▸ **WHAT THE TASK ASKS**:
Retype the text of every entry below word for word, leaving the pictures out.

Items from a dataset:
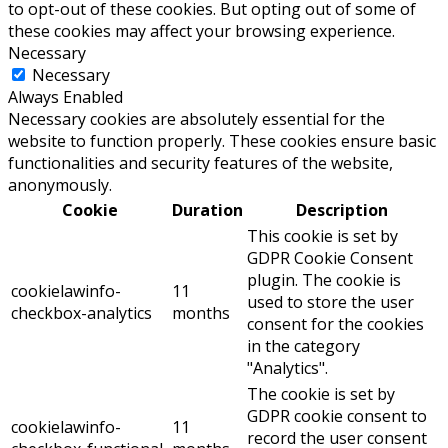
to opt-out of these cookies. But opting out of some of
these cookies may affect your browsing experience.
Necessary
Necessary
Always Enabled
Necessary cookies are absolutely essential for the
website to function properly. These cookies ensure basic
functionalities and security features of the website,
anonymously.
Cookie
Duration
Description
This cookie is set by
GDPR Cookie Consent
plugin. The cookie is
cookielawinfo-
11
used to store the user
checkbox-analytics
months
consent for the cookies
in the category
"Analytics".
The cookie is set by
GDPR cookie consent to
cookielawinfo-
11
record the user consent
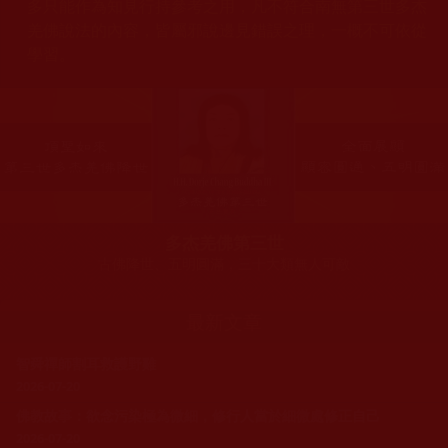
多只能作為知見行持參考之用，凡不符合南無第三世多杰
羌佛說法的內容，皆屬邪說邊見錯誤之理，一概不可依從
學習。
多杰羌佛第三世
古佛降世、五明圓滿，三十大類無人可敵
最新文章
智舜禪師割耳救護野雞
2026-07-20
佛教故事：欲念污染極為微細，修行人當於細微處修正自己
2026-07-20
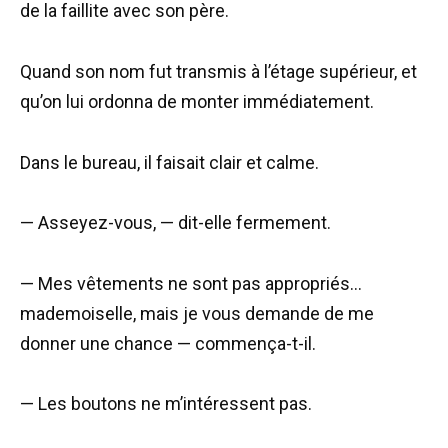
de la faillite avec son père.
Quand son nom fut transmis à l’étage supérieur, et
qu’on lui ordonna de monter immédiatement.
Dans le bureau, il faisait clair et calme.
— Asseyez-vous, — dit-elle fermement.
— Mes vêtements ne sont pas appropriés…
mademoiselle, mais je vous demande de me
donner une chance — commença-t-il.
— Les boutons ne m’intéressent pas.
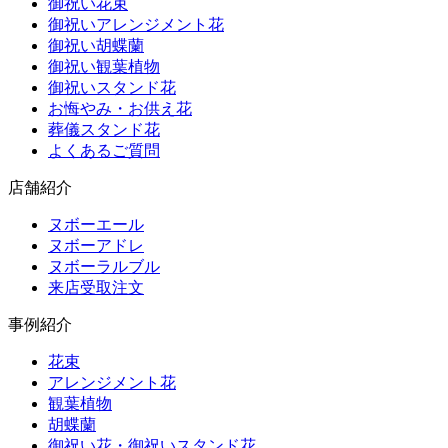
御祝い花束
御祝いアレンジメント花
御祝い胡蝶蘭
御祝い観葉植物
御祝いスタンド花
お悔やみ・お供え花
葬儀スタンド花
よくあるご質問
店舗紹介
ヌボーエール
ヌボーアドレ
ヌボーラルブル
来店受取注文
事例紹介
花束
アレンジメント花
観葉植物
胡蝶蘭
御祝い花・御祝いスタンド花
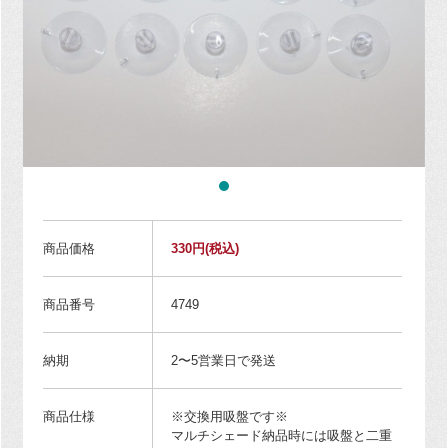
商品価格
330円
(税込)
商品番号
4749
納期
2〜5営業日で発送
商品仕様
※交換用吸盤です※
マルチシェード納品時には吸盤と二重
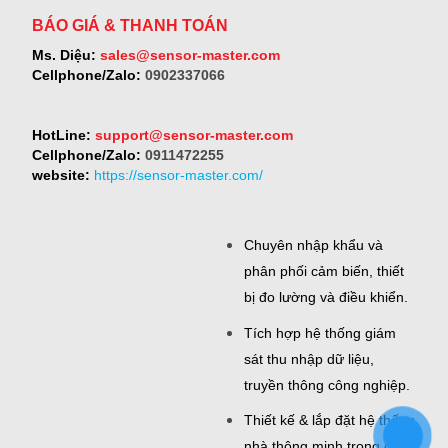
BÁO GIÁ & THANH TOÁN
Ms. Diệu:
sales@sensor-master.com
Cellphone/Zalo:
0902337066
HotLine:
support@sensor-master.com
Cellphone/Zalo:
0911472255
website:
https://sensor-master.com/
Chuyên nhập khẩu và
phân phối cảm biến, thiết
bị đo lường và điều khiển.
Tích hợp hệ thống giám
sát thu nhập dữ liệu,
truyền thông công nghiệp.
Thiết kế & lắp đặt hệ thống
nhà thông minh trong công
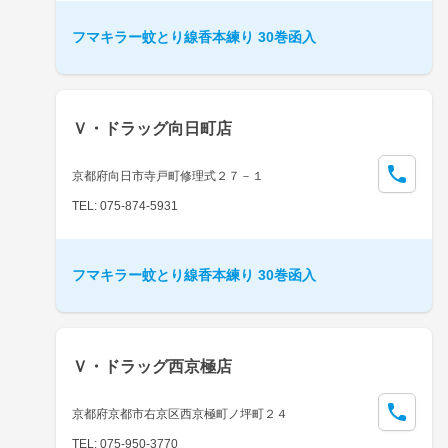
フマキラー蚊とり線香本練り 30巻函入
Ｖ・ドラッグ向日町店
京都府向日市寺戸町修理式２７－１
TEL: 075-874-5931
フマキラー蚊とり線香本練り 30巻函入
Ｖ・ドラッグ西京極店
京都府京都市右京区西京極町ノ坪町２４
TEL: 075-950-3770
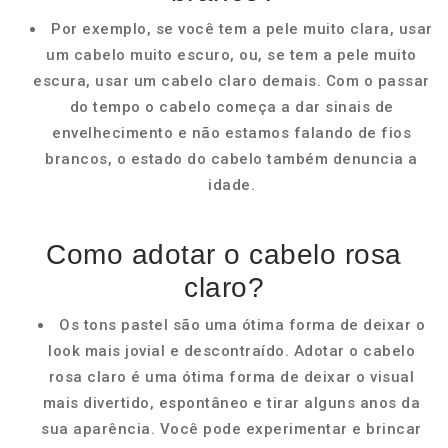
Por exemplo, se você tem a pele muito clara, usar
um cabelo muito escuro, ou, se tem a pele muito
escura, usar um cabelo claro demais. Com o passar
do tempo o cabelo começa a dar sinais de
envelhecimento e não estamos falando de fios
brancos, o estado do cabelo também denuncia a
idade.
Como adotar o cabelo rosa
claro?
Os tons pastel são uma ótima forma de deixar o
look mais jovial e descontraído. Adotar o cabelo
rosa claro é uma ótima forma de deixar o visual
mais divertido, espontâneo e tirar alguns anos da
sua aparência. Você pode experimentar e brincar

▸ **WORKED SOLUTION**:
to opt-out of these cookies. But opting out of some of
these cookies may affect your browsing experience.
Necessary
Necessary
Always Enabled
Necessary cookies are absolutely essential for the
website to function properly. These cookies ensure basic
functionalities and security features of the website,
anonymously.
Cookie
Duration
Description
This cookie is set by
GDPR Cookie Consent
plugin. The cookie is
cookielawinfo-
11
used to store the user
checkbox-analytics
months
consent for the cookies
in the category
"Analytics".
The cookie is set by
GDPR cookie consent to
cookielawinfo-
11
record the user consent
多只能作為知見行持參考之用，凡不符合南無第三世多杰
羌佛說法的內容，皆屬邪說邊見錯誤之理，一概不可依從
學習。
多杰羌佛第三世
古佛降世、五明圓滿，三十大類無人可敵
最新文章
智舜禪師割耳救護野雞
2026-07-20
佛教故事：欲念污染極為微細，修行人當於細微處修正自己
2026-07-20
de la faillite avec son père.
Quand son nom fut transmis à l’étage supérieur, et
qu’on lui ordonna de monter immédiatement.
Dans le bureau, il faisait clair et calme.
— Asseyez-vous, — dit-elle fermement.
— Mes vêtements ne sont pas appropriés…
mademoiselle, mais je vous demande de me
donner une chance — commença-t-il.
— Les boutons ne m’intéressent pas.
御祝い花束
御祝いアレンジメント花
御祝い胡蝶蘭
御祝い観葉植物
御祝いスタンド花
お悔やみ・お供え花
葬儀スタンド花
よくあるご質問
店舗紹介
ヌボーエール
ヌボーアドレ
ヌボーラルブル
来店受取注文
事例紹介
花束
アレンジメント花
観葉植物
胡蝶蘭
御祝い花・御祝いスタンド花
商品価格
330円
(税込)
商品番号
4749
納期
2〜5営業日で発送
商品仕様
※交換用吸盤です※
マルチシェード納品時には吸盤と二重
BÁO GIÁ & THANH TOÁN
Ms. Diệu:
sales@sensor-master.com
Cellphone/Zalo:
0902337066
HotLine:
support@sensor-master.com
Cellphone/Zalo:
0911472255
website:
https://sensor-master.com/
Chuyên nhập khẩu và
phân phối cảm biến, thiết
bị đo lường và điều khiển.
Tích hợp hệ thống giám
sát thu nhập dữ liệu,
truyền thông công nghiệp.
Thiết kế & lắp đặt hệ thống
nhà thông minh trong công
フマキラー蚊とり線香本練り 30巻函入
Ｖ・ドラッグ向日町店
京都府向日市寺戸町修理式２７－１
TEL: 075-874-5931
フマキラー蚊とり線香本練り 30巻函入
Ｖ・ドラッグ西京極店
京都府京都市右京区西京極町ノ坪町２４
TEL: 075-950-3770
Por exemplo, se você tem a pele muito clara, usar
um cabelo muito escuro, ou, se tem a pele muito
escura, usar um cabelo claro demais. Com o passar
do tempo o cabelo começa a dar sinais de
envelhecimento e não estamos falando de fios
brancos, o estado do cabelo também denuncia a
idade.
Como adotar o cabelo rosa
claro?
Os tons pastel são uma ótima forma de deixar o
look mais jovial e descontraído. Adotar o cabelo
rosa claro é uma ótima forma de deixar o visual
mais divertido, espontâneo e tirar alguns anos da
sua aparência. Você pode experimentar e brincar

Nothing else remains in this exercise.